Em 18 de outubro, os funcionários da Smokefree Partnership (SFP) tiveram uma surpresa desagradável, quando entraram na Rue de Trêves, 49-51, no coração do bairro europeu: os seus escritórios tinham sido revistados durante a noite. Vários computadores desapareceram, as pastas foram vasculhadas.

Das duas dezenas de organizações com sede no edifício, apenas três foram assaltadas: a do SFP, a da European Public Health Association e a da European Respiratory Society. São precisamente as ONG que estão em guerra aberta contra as multinacionais do tabaco, que acusam de "bloquear, alterar e adiar" a nova legislação, para citar o título de um relatório de cerca de cem páginas sobre as pressões da indústria do tabaco, encomendado pela SFP e várias organizações de luta contra o cancro.
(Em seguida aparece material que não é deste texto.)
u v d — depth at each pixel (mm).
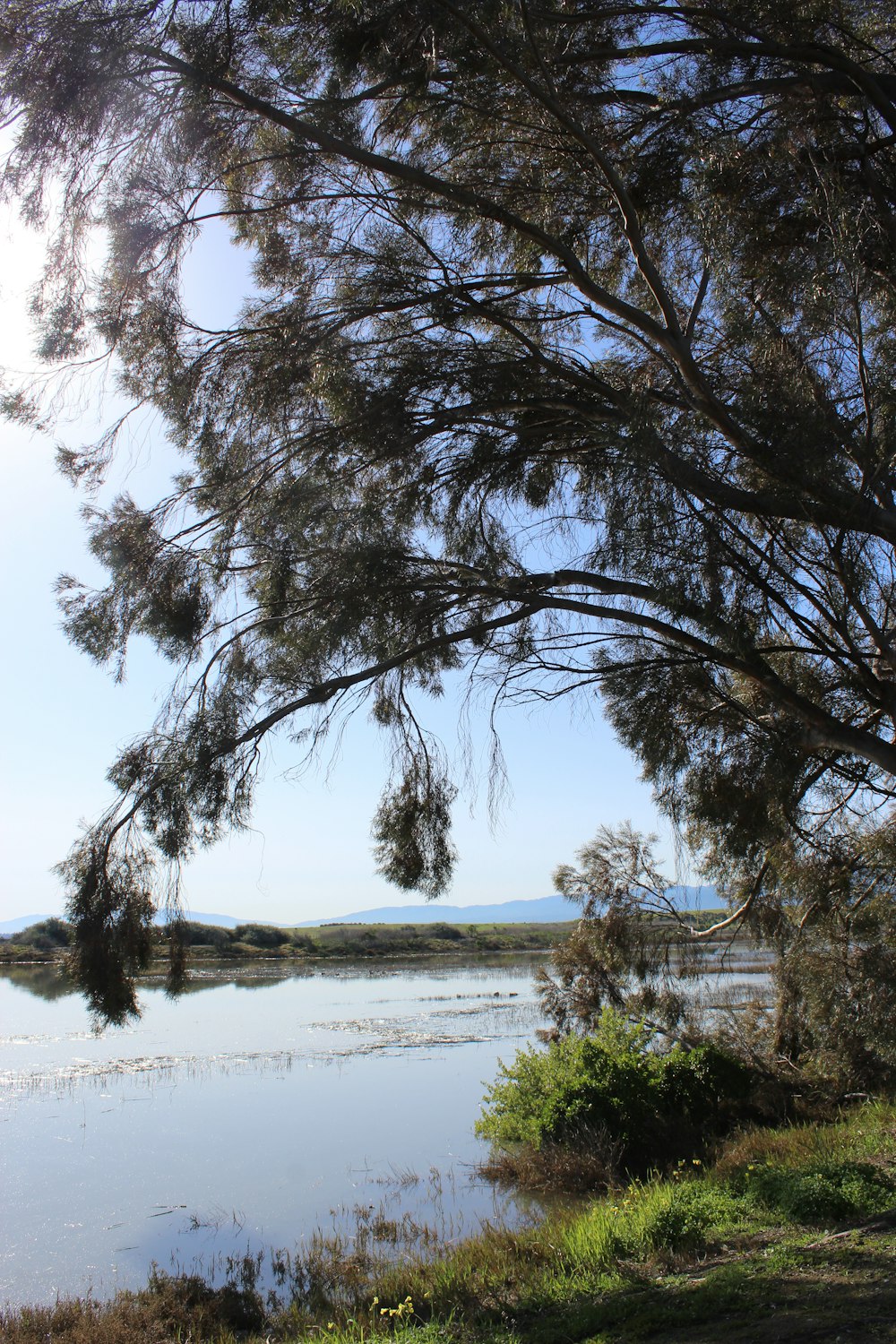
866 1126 11469
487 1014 29547
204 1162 13867
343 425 6488
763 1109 13977
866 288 6160
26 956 50594
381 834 7020
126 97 5504
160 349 6223
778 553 6707
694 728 7605
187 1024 28469
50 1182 12875
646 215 6793
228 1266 9656
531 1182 12695
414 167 6539
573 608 6523
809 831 8164
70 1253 10195
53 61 5305
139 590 6285
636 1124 13633
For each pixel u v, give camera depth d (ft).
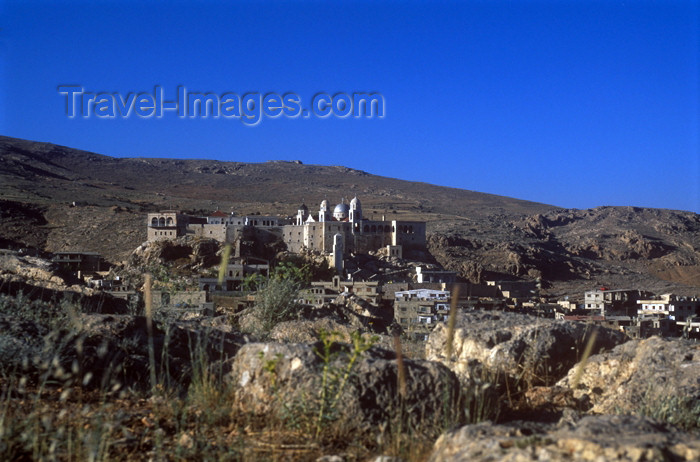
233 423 25.93
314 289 259.60
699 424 26.63
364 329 50.72
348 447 24.14
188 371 32.19
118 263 472.03
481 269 629.10
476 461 19.08
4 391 26.23
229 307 79.61
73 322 33.14
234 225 524.52
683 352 31.73
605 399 30.50
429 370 27.73
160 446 22.33
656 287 640.17
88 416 24.95
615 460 17.35
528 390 32.53
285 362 28.17
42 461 21.04
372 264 514.68
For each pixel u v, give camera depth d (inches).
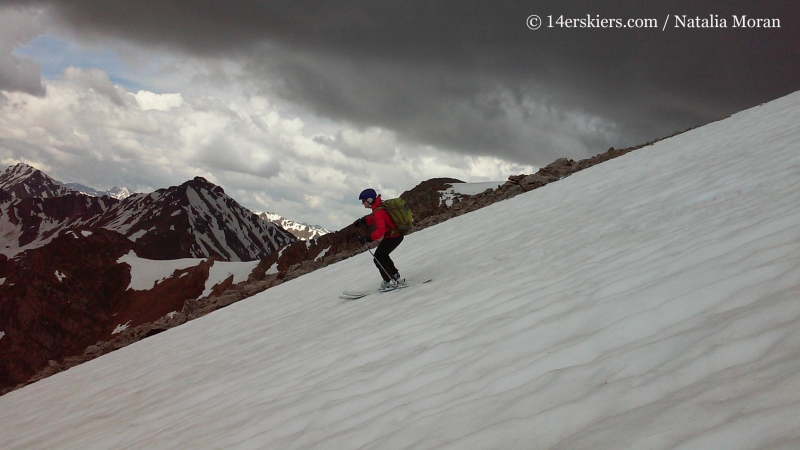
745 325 112.7
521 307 199.5
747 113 653.9
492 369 151.7
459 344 182.9
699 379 101.3
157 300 5511.8
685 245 199.9
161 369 370.6
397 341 221.6
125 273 6033.5
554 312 178.4
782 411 78.6
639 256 211.2
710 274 152.2
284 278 738.8
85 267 5989.2
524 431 106.7
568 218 398.6
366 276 476.7
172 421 228.5
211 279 5541.3
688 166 429.7
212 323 522.0
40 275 5797.2
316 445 144.6
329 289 485.4
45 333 5452.8
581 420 103.5
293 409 182.5
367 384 181.0
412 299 302.4
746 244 164.6
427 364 178.2
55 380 479.2
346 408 164.2
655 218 280.7
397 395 160.6
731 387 91.3
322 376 213.9
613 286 179.8
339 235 4697.3
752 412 81.7
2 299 5693.9
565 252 277.3
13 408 402.3
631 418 94.9
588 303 174.7
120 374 403.9
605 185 503.2
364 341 243.4
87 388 387.9
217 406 227.0
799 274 128.5
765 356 98.4
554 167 810.8
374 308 317.4
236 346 364.5
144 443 207.6
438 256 443.2
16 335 5487.2
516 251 336.8
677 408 90.9
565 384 121.0
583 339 143.3
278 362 268.8
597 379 118.4
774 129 452.1
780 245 154.3
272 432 167.9
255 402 212.8
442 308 249.9
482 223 549.6
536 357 146.3
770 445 73.5
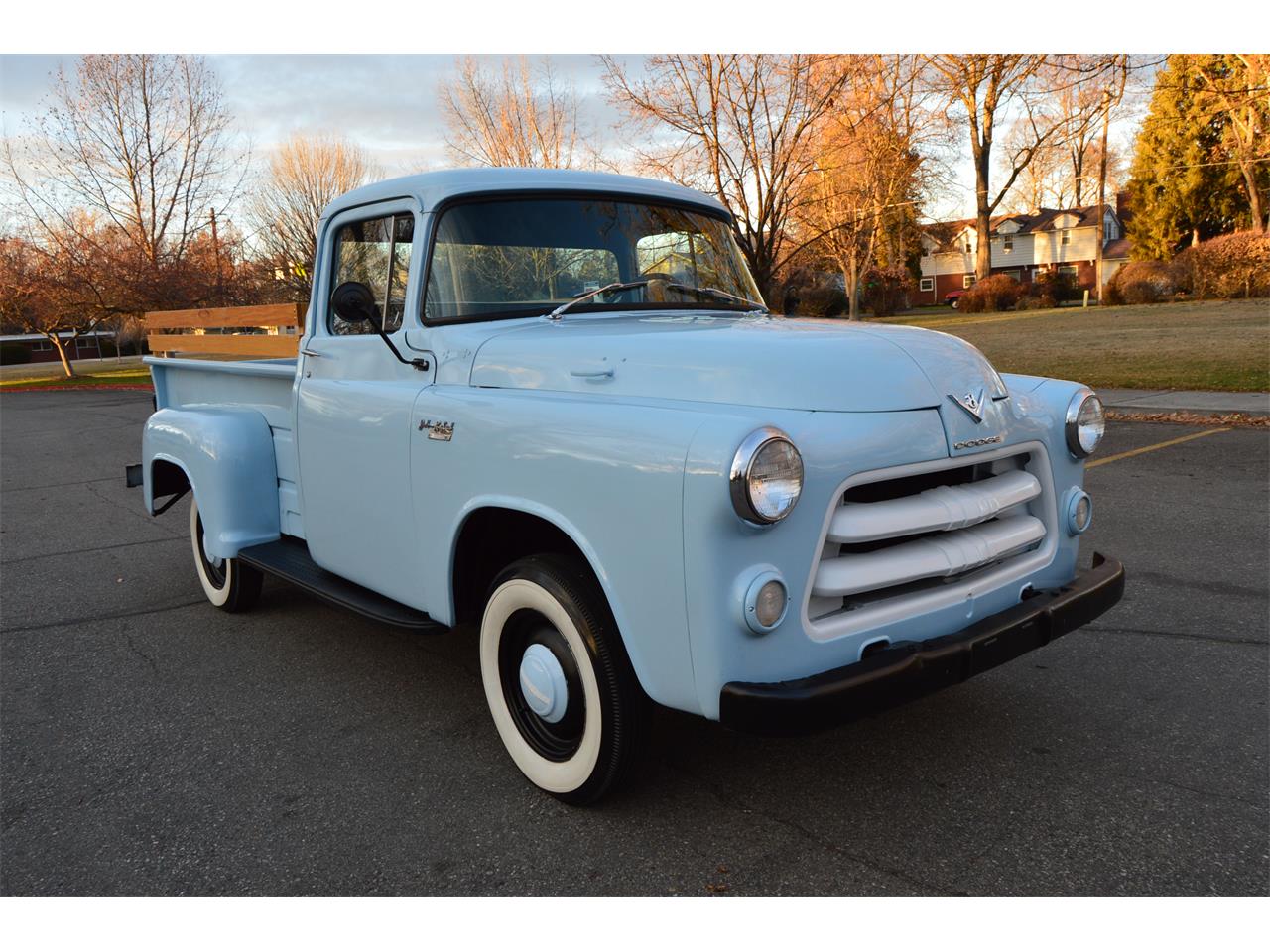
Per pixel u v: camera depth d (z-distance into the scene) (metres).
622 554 2.47
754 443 2.20
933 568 2.61
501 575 2.96
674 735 3.40
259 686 4.05
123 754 3.44
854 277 30.22
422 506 3.22
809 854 2.64
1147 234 45.94
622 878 2.56
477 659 4.34
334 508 3.76
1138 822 2.73
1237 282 34.09
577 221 3.65
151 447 5.04
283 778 3.21
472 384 3.19
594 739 2.73
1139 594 4.74
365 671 4.20
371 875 2.62
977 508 2.71
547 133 16.86
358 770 3.26
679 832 2.78
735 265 4.12
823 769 3.12
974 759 3.15
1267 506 6.43
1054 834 2.69
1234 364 14.58
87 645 4.66
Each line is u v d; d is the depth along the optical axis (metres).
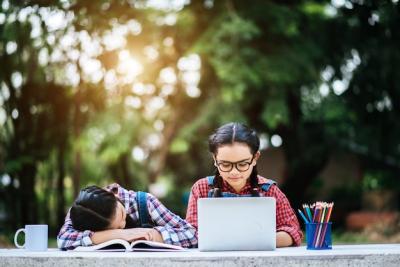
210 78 10.86
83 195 2.49
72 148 9.39
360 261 2.04
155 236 2.46
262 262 2.00
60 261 2.09
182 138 11.47
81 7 6.77
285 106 10.51
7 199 8.98
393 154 14.95
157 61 10.40
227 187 2.82
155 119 11.53
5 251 2.45
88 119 9.18
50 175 9.12
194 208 2.86
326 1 10.79
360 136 13.67
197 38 10.40
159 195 16.83
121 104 9.66
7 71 7.84
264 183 2.88
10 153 8.65
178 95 11.15
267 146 18.77
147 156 12.60
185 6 10.27
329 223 2.37
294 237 2.68
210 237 2.26
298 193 14.75
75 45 7.22
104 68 7.76
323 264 2.02
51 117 8.61
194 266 2.00
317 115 13.07
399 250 2.21
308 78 10.74
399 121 12.23
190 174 17.22
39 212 9.22
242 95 10.27
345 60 11.65
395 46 10.96
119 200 2.69
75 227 2.50
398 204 14.94
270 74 9.91
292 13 10.07
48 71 8.02
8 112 8.37
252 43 10.39
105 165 10.77
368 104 12.12
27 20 6.40
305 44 10.58
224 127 2.57
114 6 7.82
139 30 9.44
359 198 15.79
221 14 9.96
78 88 8.24
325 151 14.34
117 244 2.36
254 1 10.01
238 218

De acordo com a investigação preliminar, os assaltantes conseguiram contornar o sistema de vigilância. Terão penetrado no edifício de oito andares a partir do telhado, descendo pela fachada, e entrado pelas varandas, saindo pela porta da entrada com nada menos de uma dúzia de computadores portáteis debaixo do braço.

Com este assalto, o escândalo político eclodiu. Depois do anúncio da sua demissão espontânea, o ex-comissário John Dalli comentou que foi levado a sair. "A porta estava aberta e, ou eu saía por minha iniciativa, ou era forçado a fazê-lo", contou esta semana no site euractiv.com. Para a Comissão, esta demissão "foi apresentada" por John Dalli ao presidente Barroso "na presença de testemunhas".

Queixa por tentativa de suborno

Nos últimos meses, o projeto de diretiva foi bloqueado várias vezes, nomeadamente a pedido do Serviço Jurídico e do Secretariado-Geral da Comissão, o que provocou a ira de diversos países, nomeadamente a Irlanda, que está tradicionalmente na vanguarda da luta contra o tabaco.

John Dalli avisou, em abril de 2012, que seria de uma grande firmeza, para gáudio das organizações antitabagistas. Segundo raras fugas de informação, a proposta previa a manutenção da proibição de tabaco de mascar produzido pela sueca Swedish Match, que só é, presentemente, autorizado na Suécia, e com ressalvas. Aliada desde 2009 ao grupo Philip Morris, a Swedish Match está na origem de uma queixa contra o comissário Dalli. Este tencionava também contrariar as estratégias de marketing dos gigantes do tabaco, que jogam a cartada das embalagens de formas originais para atrair clientes, nomeadamente do sexo feminino. O projeto iria finalmente impor a "embalagem despojada", ou seja, uma embalagem neutra e pouco atraente, e a proibição de escaparates visíveis em tabacarias ou quiosques.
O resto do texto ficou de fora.